Comment by whartung
19 days ago
So if I have a Java program using the AWS libraries and I run it under this thing, it can decode the HTTPS AWS payloads going to Amazon?
How does that work with the AWS certs? How does the program not reject whatever this tool is doing to pull it off?
1. Yes. The following commit taught httptap how to configure Java processes to use its CA cert:
https://github.com/monasticacademy/httptap/commit/4288a89504...
2. How it works is explained in the last two paragraphs of the "How It Works" section of the readme:
> When a client makes an HTTPS request, it asks the server for evidence that it is who it says it is. If the server has a certificate signed by a certificate authority, it can use that certificate to prove that it is who it says it is. The client will only accept such a certificate if it trusts the certificate authority that signed the certificate. Operating systems, web browsers, and many other pieces of software come with a list of a few hundred certificate authorities that they trust. Many of these pieces of software have ways for users to add additional certificate authorities to this list. We make use of this.

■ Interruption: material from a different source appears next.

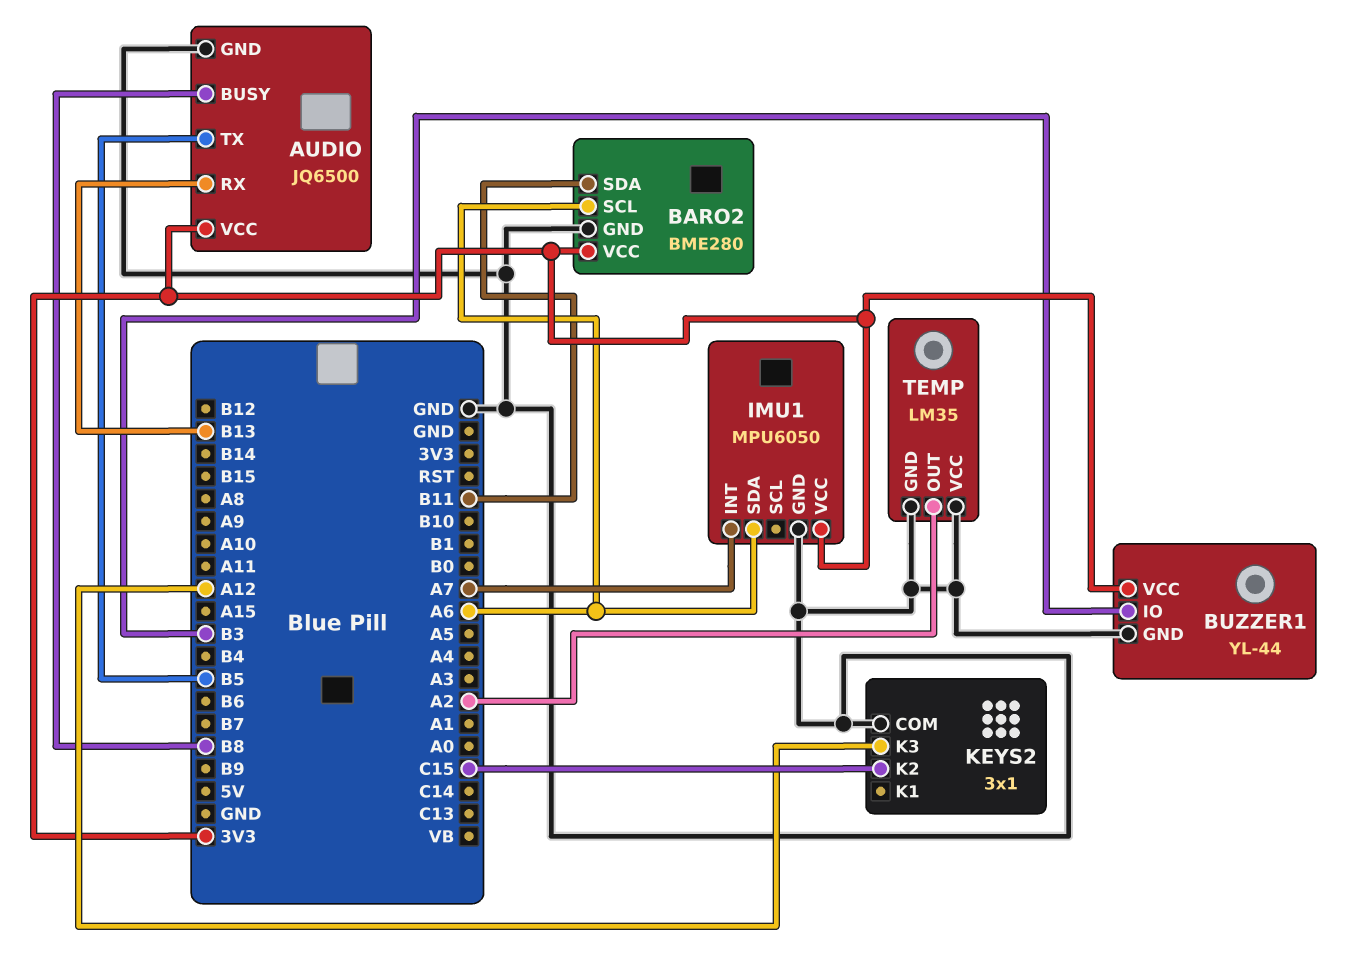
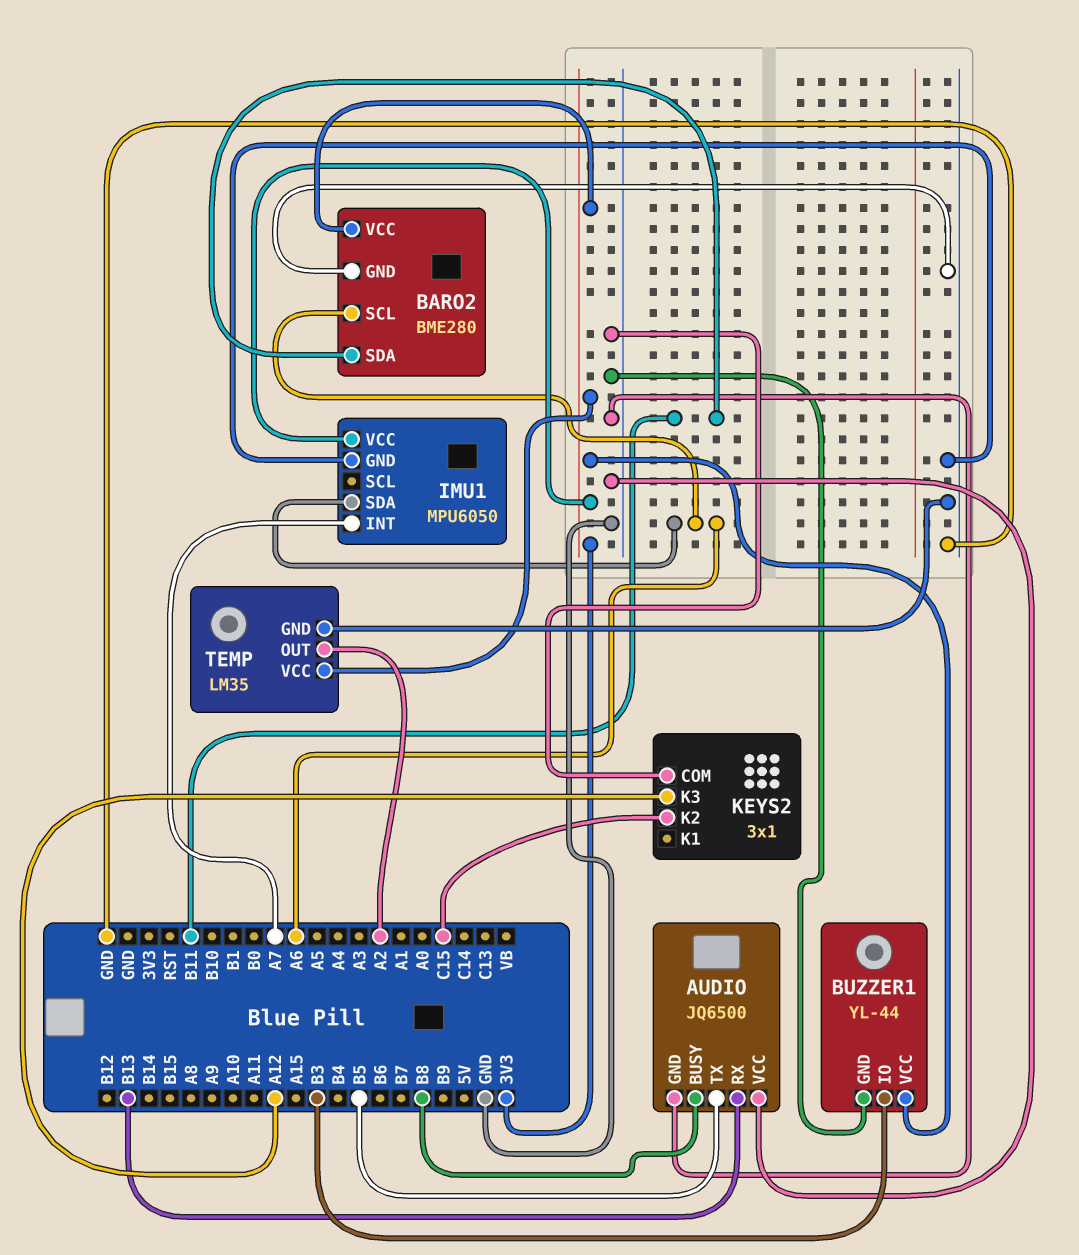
AUDIO pin VCC: 3V3 -> GND
TEMP pin VCC: GND -> 3V3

> When httptap starts, it creates a certificate authority (actually a private key plus a corresponding x509 certificate), writes it to a file on the filesystem visible only to the subprocess, and sets a few environment variables -- again only visible to the subprocess being run -- that add this certificate authority to the list of trusted certificate authorities. Since the subprocess trusts this certificate authority, and httptap holds the private key for the certificate authority, it can prove to the subprocess that it is the server which which the subprocess was trying to communicate. In this way we can read the plaintext HTTP requests.